Пока происходят споры и интриги о будущем поле сражения, пока мы отыскиваем французов, ошибившись в их месте нахождения, французы натыкаются на дивизию Неверовского и подходят к самым стенам Смоленска.
Надо принять неожиданное сражение в Смоленске, чтобы спасти свои сообщения. Сражение дается. Убиваются тысячи с той и с другой стороны.
Смоленск оставляется вопреки воле государя и всего народа. Но Смоленск сожжен самими жителями, обманутыми своим губернатором, и разоренные жители, показывая пример другим русским, едут в Москву, думая только о своих потерях и разжигая ненависть к врагу.
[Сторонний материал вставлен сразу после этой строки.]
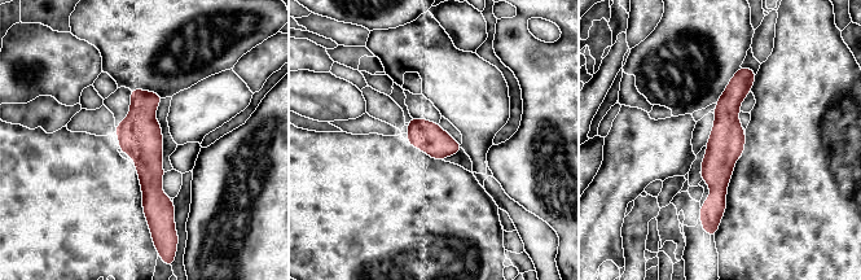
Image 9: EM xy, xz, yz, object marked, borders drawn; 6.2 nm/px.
skip # runs_along 9:(745, 70), (728, 104), (717, 215); one neuron here

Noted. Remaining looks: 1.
finish no edits; rest unchecked

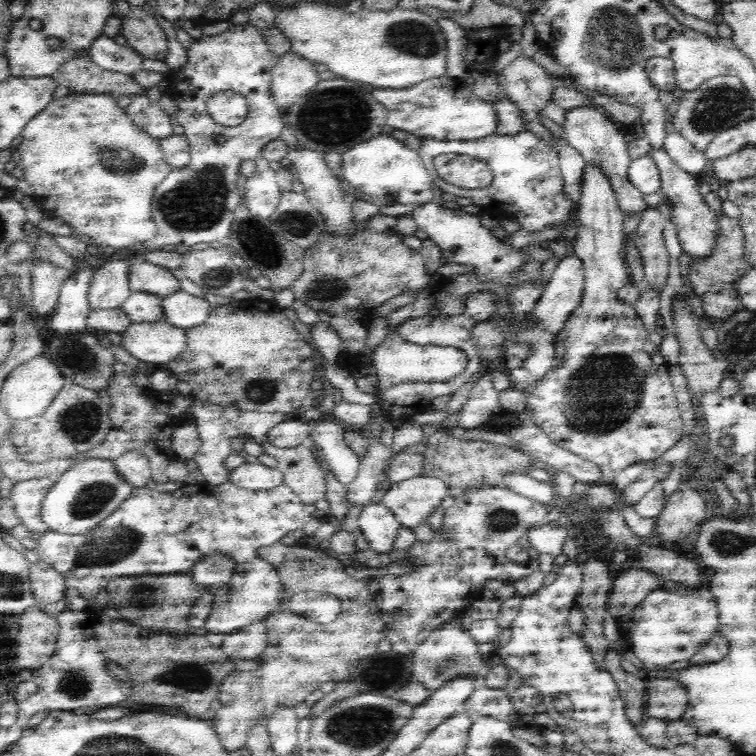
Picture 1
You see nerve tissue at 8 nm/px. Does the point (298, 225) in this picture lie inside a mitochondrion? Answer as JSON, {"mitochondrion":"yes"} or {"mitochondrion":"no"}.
{"mitochondrion":"yes"}

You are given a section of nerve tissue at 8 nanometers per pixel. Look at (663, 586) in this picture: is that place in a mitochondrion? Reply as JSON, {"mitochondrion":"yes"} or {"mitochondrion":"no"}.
{"mitochondrion":"no"}

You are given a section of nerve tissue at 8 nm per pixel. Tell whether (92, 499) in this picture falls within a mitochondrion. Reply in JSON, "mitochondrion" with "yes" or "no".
{"mitochondrion":"yes"}

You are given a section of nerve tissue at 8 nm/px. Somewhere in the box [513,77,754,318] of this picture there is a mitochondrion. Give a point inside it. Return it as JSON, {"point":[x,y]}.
{"point":[721,105]}

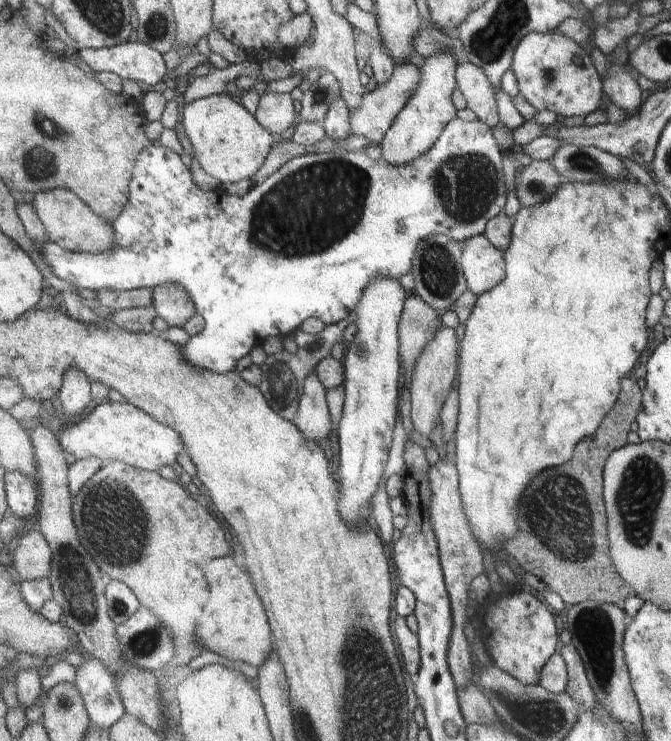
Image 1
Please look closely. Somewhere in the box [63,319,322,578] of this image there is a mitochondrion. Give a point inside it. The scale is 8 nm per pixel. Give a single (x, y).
(115, 521)

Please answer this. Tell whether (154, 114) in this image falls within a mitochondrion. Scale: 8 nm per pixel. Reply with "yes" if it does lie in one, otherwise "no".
no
Наполеон идет дальше, мы отступаем, и достигается то самое, что должно было победить Наполеона.


На другой день после отъезда сына князь Николай Андреич позвал к себе княжну Марью.
– Ну что, довольна теперь? – сказал он ей, – поссорила с сыном! Довольна? Тебе только и нужно было! Довольна?.. Мне это больно, больно. Я стар и слаб, и тебе этого хотелось. Ну радуйся, радуйся… – И после этого княжна Марья в продолжение недели не видала своего отца. Он был болен и не выходил из кабинета.
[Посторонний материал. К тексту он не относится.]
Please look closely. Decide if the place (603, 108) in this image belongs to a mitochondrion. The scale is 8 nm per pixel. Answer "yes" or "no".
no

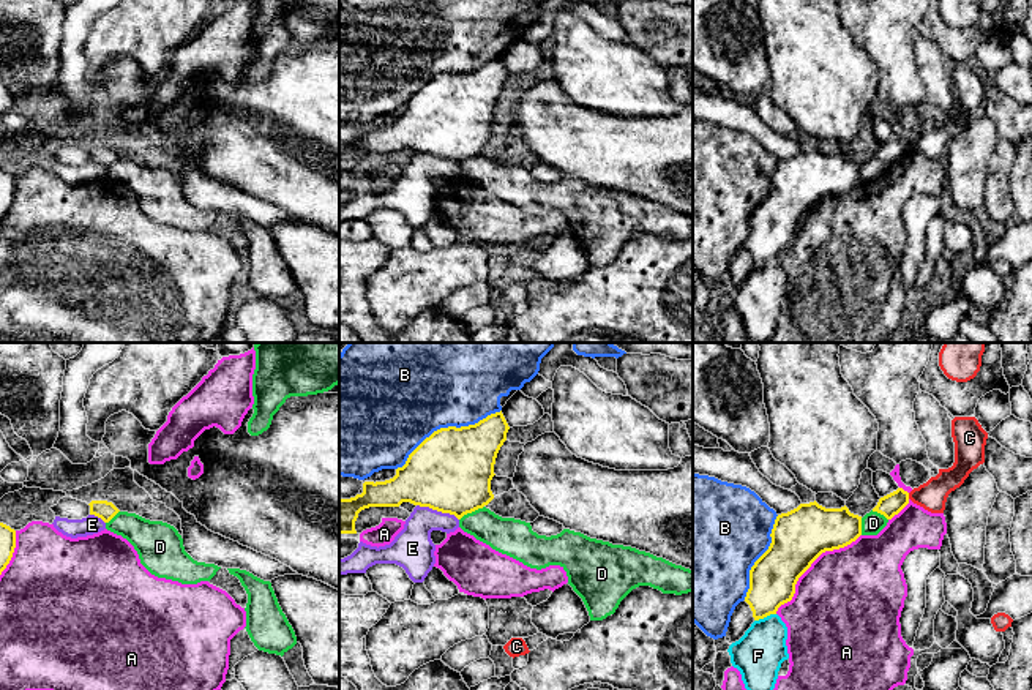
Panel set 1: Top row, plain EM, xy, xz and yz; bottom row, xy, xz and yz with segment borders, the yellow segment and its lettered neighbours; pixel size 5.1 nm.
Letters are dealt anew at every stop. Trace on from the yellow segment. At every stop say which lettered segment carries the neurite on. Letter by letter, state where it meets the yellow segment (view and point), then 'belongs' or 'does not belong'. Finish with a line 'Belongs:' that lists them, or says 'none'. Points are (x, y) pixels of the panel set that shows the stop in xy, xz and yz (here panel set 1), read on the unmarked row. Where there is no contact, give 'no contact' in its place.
A: yz (810, 212) | does not belong
B: xz (448, 73) | does not belong
C: yz (908, 142) | does not belong
D: xz (471, 158) | does not belong
E: xz (437, 157) | does not belong
F: yz (764, 262) | does not belong
Belongs: none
К удивлению своему, княжна Марья заметила, что за это время болезни старый князь так же не допускал к себе и m lle Bourienne. Один Тихон ходил за ним.
Через неделю князь вышел и начал опять прежнюю жизнь, с особенной деятельностью занимаясь постройками и садами и прекратив все прежние отношения с m lle Bourienne. Вид его и холодный тон с княжной Марьей как будто говорил ей: «Вот видишь, ты выдумала на меня налгала князю Андрею про отношения мои с этой француженкой и поссорила меня с ним; а ты видишь, что мне не нужны ни ты, ни француженка».
Одну половину дня княжна Марья проводила у Николушки, следя за его уроками, сама давала ему уроки русского языка и музыки, и разговаривая с Десалем; другую часть дня она проводила в своей половине с книгами, старухой няней и с божьими людьми, которые иногда с заднего крыльца приходили к ней.
О войне княжна Марья думала так, как думают о войне женщины. Она боялась за брата, который был там, ужасалась, не понимая ее, перед людской жестокостью, заставлявшей их убивать друг друга; но не понимала значения этой войны, казавшейся ей такою же, как и все прежние войны. Она не понимала значения этой войны, несмотря на то, что Десаль, ее постоянный собеседник, страстно интересовавшийся ходом войны, старался ей растолковать свои соображения, и несмотря на то, что приходившие к ней божьи люди все по своему с ужасом говорили о народных слухах про нашествие антихриста, и несмотря на то, что Жюли, теперь княгиня Друбецкая, опять вступившая с ней в переписку, писала ей из Москвы патриотические письма.